-- Provided text follows --

Probiotics are “good bacteria” which inhabit healthy humans in a similar way to humans inhabiting the Earth. On our skin, in all our orifices (mouth, nose etc) and especially in our gut there are hundreds of probiotics living out their lives and helping us to stay healthy. Without them our health starts to break down, so it’s true to say that we have a symbiotic relationship.
Antibiotics are indiscriminate. They kill all bacteria (except resistant strains) including probiotics, so after finishing a course of antibiotics it’s wise to replenish the ones in your gut, which are essential for digestion and many other functions we’re only just beginning to understand. For example, it’s recently been discovered that mental health is linked to the flora in the gut – including probiotics.
Probiotics are often recommended for improving digestion and normalising bowel health, reducing intestinal irritation, improving lactose tolerance and for the treatment of halitosis and bacterial vaginosis.
They can be obtained from foods such as kefir, kimchi, kombucha, miso, sauerkraut, tempeh and yogurt. There are also various supplements available.
Although often present in commercial yogurt, the quantities found are generally very low unless it’s labelled specifically as “live acidophilus yogurt”. Another good way to get sufficient acidophilus for positive health benefits is to add lots of fermented vegetables to your diet or you may prefer to take an over the counter supplement.

-- Provided text concluded --

:: Exercise requirements ::
1. Could you rewrite the probiotics text from "Although often present" up to and including "the counter supplement.", changing "acidophilus" to "lactobacillus"?
2. Can you carry the probiotics text on from its last sentence?
This material has nothing to do with the probiotics text.

-- Exercise data follows --

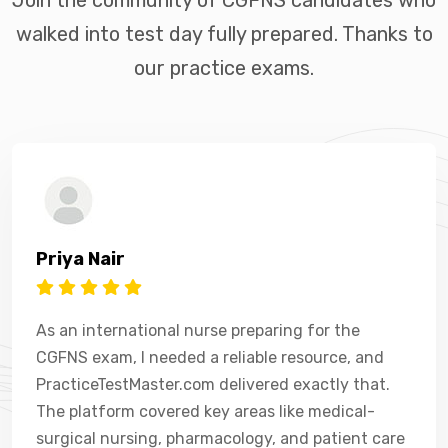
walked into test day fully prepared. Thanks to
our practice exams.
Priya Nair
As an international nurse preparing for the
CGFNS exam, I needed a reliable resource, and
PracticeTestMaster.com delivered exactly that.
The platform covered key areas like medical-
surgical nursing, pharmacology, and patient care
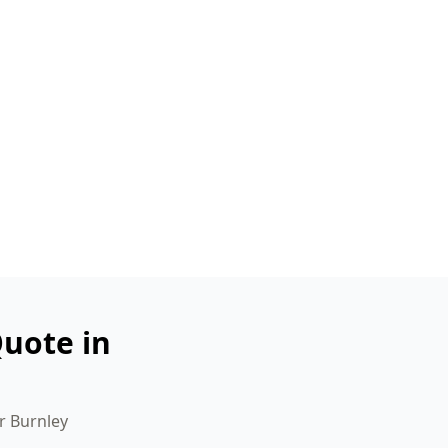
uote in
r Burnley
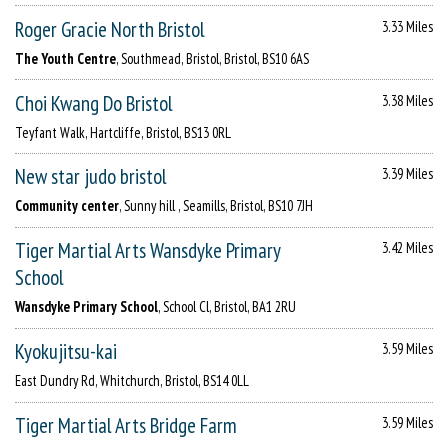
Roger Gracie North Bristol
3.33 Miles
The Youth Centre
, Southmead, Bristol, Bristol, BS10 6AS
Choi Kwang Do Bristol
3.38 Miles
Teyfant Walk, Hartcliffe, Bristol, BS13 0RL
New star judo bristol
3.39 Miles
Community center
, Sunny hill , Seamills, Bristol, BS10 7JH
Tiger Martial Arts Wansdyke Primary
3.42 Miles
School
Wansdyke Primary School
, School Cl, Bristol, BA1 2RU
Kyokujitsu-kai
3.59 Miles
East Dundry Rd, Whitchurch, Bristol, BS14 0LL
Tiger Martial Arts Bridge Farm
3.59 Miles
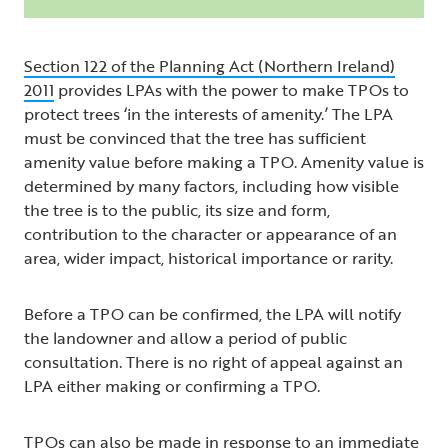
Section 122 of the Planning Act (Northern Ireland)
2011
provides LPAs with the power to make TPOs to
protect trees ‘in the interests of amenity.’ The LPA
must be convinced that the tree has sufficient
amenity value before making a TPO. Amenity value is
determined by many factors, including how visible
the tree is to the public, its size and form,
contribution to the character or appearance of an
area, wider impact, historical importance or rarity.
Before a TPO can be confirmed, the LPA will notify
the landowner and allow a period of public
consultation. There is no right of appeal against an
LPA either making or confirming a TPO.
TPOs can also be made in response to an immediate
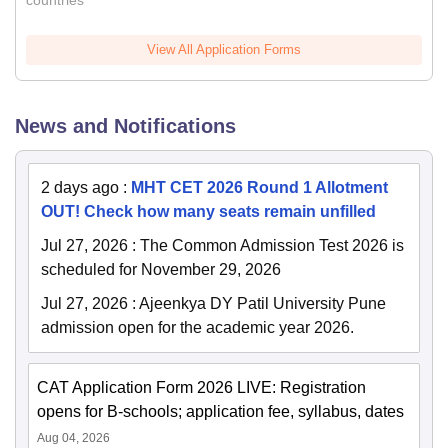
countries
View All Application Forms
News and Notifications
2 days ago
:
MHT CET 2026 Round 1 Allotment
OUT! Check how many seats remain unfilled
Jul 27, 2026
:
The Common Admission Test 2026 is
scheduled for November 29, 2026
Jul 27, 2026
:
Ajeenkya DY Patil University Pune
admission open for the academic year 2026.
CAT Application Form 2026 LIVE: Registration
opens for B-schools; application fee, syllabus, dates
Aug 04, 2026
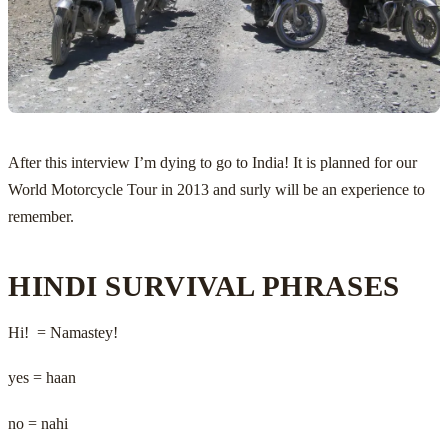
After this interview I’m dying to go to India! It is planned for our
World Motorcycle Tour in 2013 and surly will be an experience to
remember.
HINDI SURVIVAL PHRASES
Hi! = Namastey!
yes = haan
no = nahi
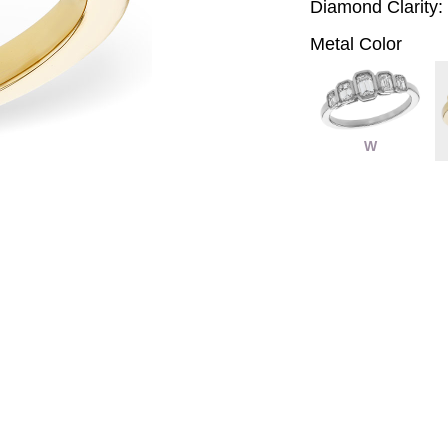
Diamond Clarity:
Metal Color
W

-- Exercise data concluded --

:: Answer list ::
1.
Although often present in commercial yogurt, the quantities found are generally very low unless it’s labelled specifically as “live lactobacillus yogurt”. Another good way to get sufficient lactobacillus for positive health benefits is to add lots of fermented vegetables to your diet or you may prefer to take an over the counter supplement.

2.
Many practitioners recommend taking “prebiotics” along with probiotics. Some probiotic supplements include prebiotics in their formulation. Prebiotics is the medical name for soluble fibre. The most well known of these are fructooligosaccharides (FOS) and inulin. They are found in asparagus, bananas, barley, beans, garlic, honey, onions, tomatoes, wheat and many other foods, also in breast milk.
There are many different probiotics which are helpful specifically for the gut, but the majority are Lactobacillus species. The most well known is Lactobacillus acidophilus, considered by many to be the best probiotic for human health, and in fact many of the others are now regarded as varieties of L. acidophilus (sometimes called just acidophilus), even though they are called by different names.
Lactobacillus acidophilus was discovered in the early years of the 20th century by a pediatrician called Dr Ernst Moro, who also discovered the pathogen E. coli (Escherichia coli).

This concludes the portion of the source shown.